Выступая перед публикой, я играю роль, а с моей сутью знакомы лишь самые близкие люди. Я перфекционист во всем! У меня дома все лежит аккуратно по полочкам. Зато я спокоен, что мне не надо тратить время на поиски...
Появиться на свет меня угораздило в казахской степи, на узловой железнодорожной станции Чарская, в двух часах езды от Семипалатинского полигона. Родился я в 1947 году, а уже в 1949-м на полигоне начались ядерные испытания. Я всегда говорю, что все атомные бомбы, без исключения, на моей башке «взрывались».
Так что я — мутант! Плюс к этому мое большевистско-байское происхождение. Наверное, поэтому я всегда был независим и свободен.
Война только что закончилась. Наш Чарск описан у Ильфа и Петрова как одна из станций Турксиба. Для меня это самое великое место на Земле. Степь да степь кругом! И бесконечные барханы. У нас был полный интернационал: казахи, русские, калмыки, чеченцы, немцы и дунгане. И никто искренне не понимал, что же это такое — «национальность»? Мы все были советские.
Если у кого-то из соседей было трудновыговариваемое имя, его тут же переиначивали на русский лад. Например моего отца Карима звали Николаем, а меня — Борькой. Я даже не знаю, почему меня родители назвали этим именем?

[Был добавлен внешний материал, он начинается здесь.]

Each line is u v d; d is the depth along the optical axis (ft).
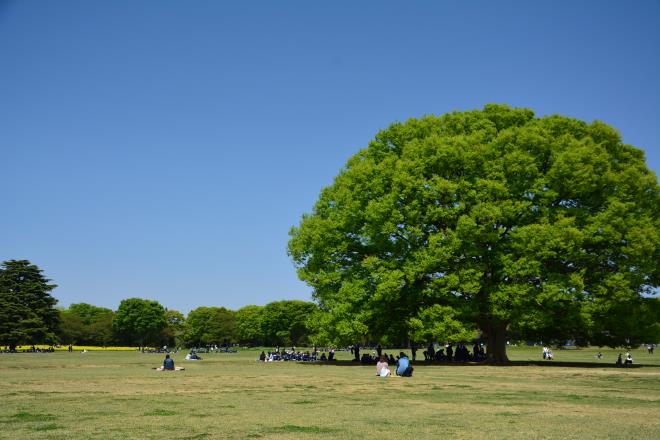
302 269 159.22
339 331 141.49
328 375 108.88
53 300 363.76
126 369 132.57
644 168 144.25
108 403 60.59
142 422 46.91
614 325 137.90
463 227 130.31
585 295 132.57
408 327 152.05
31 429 42.98
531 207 136.56
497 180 137.39
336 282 150.20
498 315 132.16
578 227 135.03
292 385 85.35
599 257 136.87
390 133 159.43
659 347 403.34
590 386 84.07
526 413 53.72
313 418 49.90
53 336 357.61
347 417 50.62
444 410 55.88
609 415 52.42
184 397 67.41
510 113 155.94
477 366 138.10
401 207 142.61
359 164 154.81
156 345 548.72
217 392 74.02
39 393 71.41
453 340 130.11
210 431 42.50
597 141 148.15
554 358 206.80
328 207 163.12
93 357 230.07
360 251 155.02
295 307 534.37
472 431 43.06
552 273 133.39
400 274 135.13
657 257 139.33
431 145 143.02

Бари в переводе с арабского означает «создатель». Можно, конечно, пошутить: мол, они предвидели, что я создам не одну музыкальную группу.
Так что получаюсь я не Бари Каримовичем, а Борисом Николаевичем...
Меня никогда не кормили сказочками о том, что детей находят в капусте. Мои первые воспоминания о себе начинаются, как ни странно, с секса. Мы с детства, можно сказать, знали о сексе не понаслышке — спали-то в одной комнате с родителями.
Вся жизнь в Чарске проходила на виду. Атмосфера была семейственной. Дети вместе играли, взрослые жили коммуной. Если кому-то надо было построить дом, все в выходной шли на стройку к соседу. В бревенчатые бараки селились огромные семьи. Наши дома из желтой глины, соломы и коровьего навоза можно было смело называть землянками. Они были настолько низкими, что подростком я доставал до потолка рукой, мы с пацанами легко прыгали с крыш.
В Чарске мало чего стыдились. Все женщины, ковыряясь целыми днями в огороде, никогда не надевали лифчиков. Одетые в розовые или зеленые, выцветшие на солнце фланелевые рейтузы и по пояс голые, они дергали репей кверху задом. И никто на это не обращал внимания!
А мы, дети, бегали летом абсолютно голыми: чумазые, в комариных расчесах. А зачем одеваться, когда ты с разбегу плюхаешься в речку. Сорок градусов жары! Мы были черными как негритята. Единственной «одеждой» на нас были цыпки. Наша заскорузлая кожа, как у крокодилов или черепах, постоянно трескалась и сочилась. Мама вечером мазала нас сметаной, чтобы не чесались ночью. Трусы нам надели только тогда, когда мы пошли в первый класс. Ничего не поделаешь, взрослые заставили, хотя это было страшно неудобно...
Помню, как мама преподала мне урок самоотверженной любви к искусству. Я ходил в младшую группу детсадика, мне было где-то годика три. И вот мне поручили станцевать на вечере татарский танец. Дома нашли тюбетейку, расшитый кафтанчик, не хватало только шароваров. И мама скроила мне их из своего зеленого атласного платья. Пожертвовала единственным нарядом ради моего выступления. Когда я вырос, так всегда и поступал — все тратил на своих музыкантов...
Мои родители выделялись среди соседей. Те спали, готовили, скандалили и дрались во дворе, в отличие от них родители никогда не выставляли свою жизнь напоказ. Не помню, чтобы отец позволял себе ходить в трусах, а уж мама тем более. Может быть, оттого что отец был из байской богатой семьи конезаводчика в Хакасии. Мама была татаркой, ее отец, большевик, раскулачивал зажиточных. За это кулаки сгнобили его, напоив и заперев в бане. Он там, бедняга, замерз и вскоре умер.